Work instructions: Reproduce the material with every instance of "pixel coordinates" renamed to "image coordinates", changing nothing else, and omit the pictures.

Dataset extract:
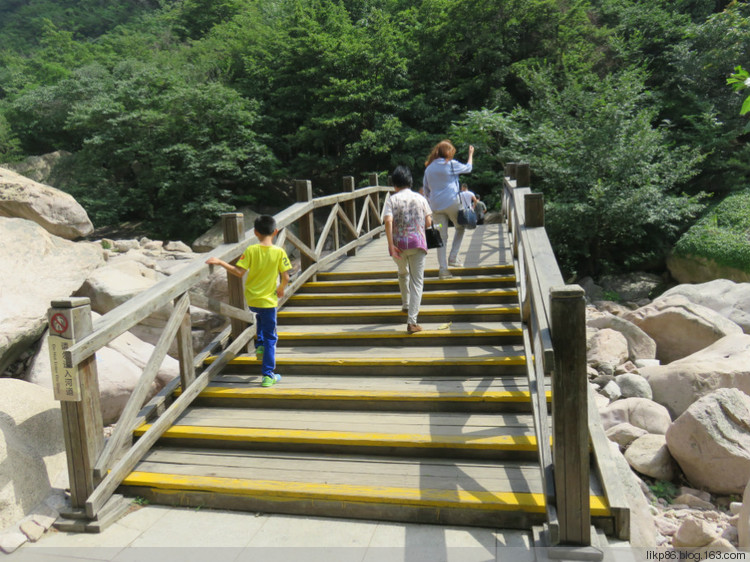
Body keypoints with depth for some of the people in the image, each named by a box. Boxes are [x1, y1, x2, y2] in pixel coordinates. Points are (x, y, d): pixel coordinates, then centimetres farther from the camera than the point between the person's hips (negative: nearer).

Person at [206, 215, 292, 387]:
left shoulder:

Result:
Body keypoints with depth for some of the people in the image, each named by a box. Boxes are [x1, y1, x2, y2] in image coordinates. Points are (x, y, d): image coordinates, then centimetres farther from the camera than the point between the person's hips (negative: nearer).

Person at [206, 215, 292, 387]:
left shoulder:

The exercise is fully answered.